The BMU-IKI funded Advancing Transport Climate Strategies Project supports the State Department of Transport in institutionalising a transparency framework for the sector. Under this cooperation new and improved data on Kenya’s road transport emissions have been collected and analysed. In particular, a nationwide filling station survey was conducted by the University of Nairobi to gather data on average mileages and Kenya’s in-use vehicle fleet – data that is missing in many developing countries. The data was not only used to do a first bottom-up (tier 3) calculation of Kenya’s road transport emissions, but also to (re-)assess the current priority mitigation actions.
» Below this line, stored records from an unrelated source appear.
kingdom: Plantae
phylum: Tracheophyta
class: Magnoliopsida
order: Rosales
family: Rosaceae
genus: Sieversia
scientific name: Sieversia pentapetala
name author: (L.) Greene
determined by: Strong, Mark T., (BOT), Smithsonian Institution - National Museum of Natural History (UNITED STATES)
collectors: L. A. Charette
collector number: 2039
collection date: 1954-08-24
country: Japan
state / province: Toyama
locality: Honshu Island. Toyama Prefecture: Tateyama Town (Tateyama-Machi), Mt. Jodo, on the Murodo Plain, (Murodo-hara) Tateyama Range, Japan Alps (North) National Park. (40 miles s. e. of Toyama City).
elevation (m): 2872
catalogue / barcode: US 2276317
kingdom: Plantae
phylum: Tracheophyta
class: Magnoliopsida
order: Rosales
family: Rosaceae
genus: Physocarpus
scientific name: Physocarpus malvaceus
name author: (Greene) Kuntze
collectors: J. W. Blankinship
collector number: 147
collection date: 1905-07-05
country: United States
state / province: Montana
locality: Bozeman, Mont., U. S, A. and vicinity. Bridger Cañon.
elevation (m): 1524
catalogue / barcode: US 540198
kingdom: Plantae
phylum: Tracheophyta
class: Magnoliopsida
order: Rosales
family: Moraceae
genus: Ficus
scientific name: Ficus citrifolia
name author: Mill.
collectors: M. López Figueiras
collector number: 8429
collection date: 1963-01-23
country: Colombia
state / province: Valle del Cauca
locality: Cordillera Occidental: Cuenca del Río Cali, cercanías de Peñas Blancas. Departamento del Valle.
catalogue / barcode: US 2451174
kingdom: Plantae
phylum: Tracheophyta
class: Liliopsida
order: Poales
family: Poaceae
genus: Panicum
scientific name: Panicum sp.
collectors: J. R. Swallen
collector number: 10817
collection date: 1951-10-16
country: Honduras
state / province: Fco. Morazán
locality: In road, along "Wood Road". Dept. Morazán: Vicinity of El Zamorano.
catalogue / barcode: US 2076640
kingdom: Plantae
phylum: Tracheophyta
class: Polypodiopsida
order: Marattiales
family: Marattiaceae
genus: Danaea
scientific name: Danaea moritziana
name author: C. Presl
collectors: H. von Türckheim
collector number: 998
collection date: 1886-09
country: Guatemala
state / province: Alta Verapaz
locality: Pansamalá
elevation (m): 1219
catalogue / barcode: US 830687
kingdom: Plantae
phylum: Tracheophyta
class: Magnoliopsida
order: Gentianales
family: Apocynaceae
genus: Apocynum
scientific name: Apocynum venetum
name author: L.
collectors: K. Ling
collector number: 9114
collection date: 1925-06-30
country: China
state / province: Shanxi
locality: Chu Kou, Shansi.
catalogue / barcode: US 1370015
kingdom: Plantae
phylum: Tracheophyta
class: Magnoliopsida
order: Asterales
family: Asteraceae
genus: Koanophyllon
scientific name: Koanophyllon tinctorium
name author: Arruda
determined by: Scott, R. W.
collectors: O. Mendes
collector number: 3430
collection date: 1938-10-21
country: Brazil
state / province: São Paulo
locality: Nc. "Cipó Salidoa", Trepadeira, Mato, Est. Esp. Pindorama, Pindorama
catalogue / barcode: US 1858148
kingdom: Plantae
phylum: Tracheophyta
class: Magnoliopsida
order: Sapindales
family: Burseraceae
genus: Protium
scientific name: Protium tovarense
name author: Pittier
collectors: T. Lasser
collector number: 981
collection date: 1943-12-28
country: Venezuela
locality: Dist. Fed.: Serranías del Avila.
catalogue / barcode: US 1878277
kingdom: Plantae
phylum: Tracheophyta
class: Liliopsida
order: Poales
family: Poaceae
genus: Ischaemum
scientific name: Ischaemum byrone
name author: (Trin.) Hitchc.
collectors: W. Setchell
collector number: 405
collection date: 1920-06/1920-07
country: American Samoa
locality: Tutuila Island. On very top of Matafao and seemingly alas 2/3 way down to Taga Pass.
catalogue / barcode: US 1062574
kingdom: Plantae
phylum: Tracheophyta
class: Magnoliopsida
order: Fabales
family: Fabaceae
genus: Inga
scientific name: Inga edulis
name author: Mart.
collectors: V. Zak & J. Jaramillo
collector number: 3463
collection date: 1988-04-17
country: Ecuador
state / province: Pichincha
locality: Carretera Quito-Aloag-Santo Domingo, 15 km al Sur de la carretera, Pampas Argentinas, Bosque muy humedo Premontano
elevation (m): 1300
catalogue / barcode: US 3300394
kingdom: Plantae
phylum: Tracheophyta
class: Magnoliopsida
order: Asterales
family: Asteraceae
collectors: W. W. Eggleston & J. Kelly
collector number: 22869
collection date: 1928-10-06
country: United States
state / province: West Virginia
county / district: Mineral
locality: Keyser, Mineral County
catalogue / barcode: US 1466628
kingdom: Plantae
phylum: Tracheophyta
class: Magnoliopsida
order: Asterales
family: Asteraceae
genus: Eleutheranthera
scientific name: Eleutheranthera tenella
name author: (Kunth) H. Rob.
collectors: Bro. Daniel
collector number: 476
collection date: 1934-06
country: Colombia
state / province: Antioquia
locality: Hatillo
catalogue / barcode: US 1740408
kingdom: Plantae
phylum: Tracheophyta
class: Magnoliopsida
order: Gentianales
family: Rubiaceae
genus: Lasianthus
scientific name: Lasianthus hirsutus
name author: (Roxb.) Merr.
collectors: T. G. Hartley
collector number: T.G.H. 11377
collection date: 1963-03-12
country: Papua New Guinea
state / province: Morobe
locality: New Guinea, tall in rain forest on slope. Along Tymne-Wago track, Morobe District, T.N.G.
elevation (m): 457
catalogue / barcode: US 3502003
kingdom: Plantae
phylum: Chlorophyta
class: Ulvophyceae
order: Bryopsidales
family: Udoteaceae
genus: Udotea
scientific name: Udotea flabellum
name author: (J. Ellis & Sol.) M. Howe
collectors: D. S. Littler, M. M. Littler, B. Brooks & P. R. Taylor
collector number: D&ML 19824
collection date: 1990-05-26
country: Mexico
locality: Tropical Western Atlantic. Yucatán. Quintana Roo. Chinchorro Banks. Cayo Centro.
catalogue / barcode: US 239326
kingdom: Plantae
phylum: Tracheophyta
The assessment showed that in the year 2015 passenger cars covered the most mileage (41%), whereas heavy goods vehicles (HGV) were responsible for the largest share of emissions (40% or 2.8 MtCO2 vs. 33% from passenger cars). This is due to the higher specific fuel consumption of trucks compared to passenger cars. Light Commercial Vehicles (LCV), including minibuses, were third in line in both share of mileage and share of emissions.

The analysis of the mitigation potentials, covering passenger and freight transport, finds that the highest potential for emission reductions in the transport sector lies in efficiency improvements of freight transport: 0.9 MtCO2e in 2030 (equivalent to an 11% reduction against the baseline) and up to around 3 MtCO2e in 2050. The second largest potential is in electrification of road transport, including passenger cars, motorcycles and buses. This potential, however, strongly depends the share of renewable energy sources in the electricity mix.

The outputs help the Kenya State Department of Transport and National Transport and Safety Authority have a clearer indication of their active vehicle fleet (about 64% of all cumulative registrations 1985-2016) and a much better understanding of where to focus their GHG emission reduction efforts.

Moving forward, it will be essential to build a robust data-sharing platform between different government agencies to allow annual updates of transport data and emissions. This will mean putting more focus on the establishment of a robust data storage and back-up system, as well as enhancing the data collection process.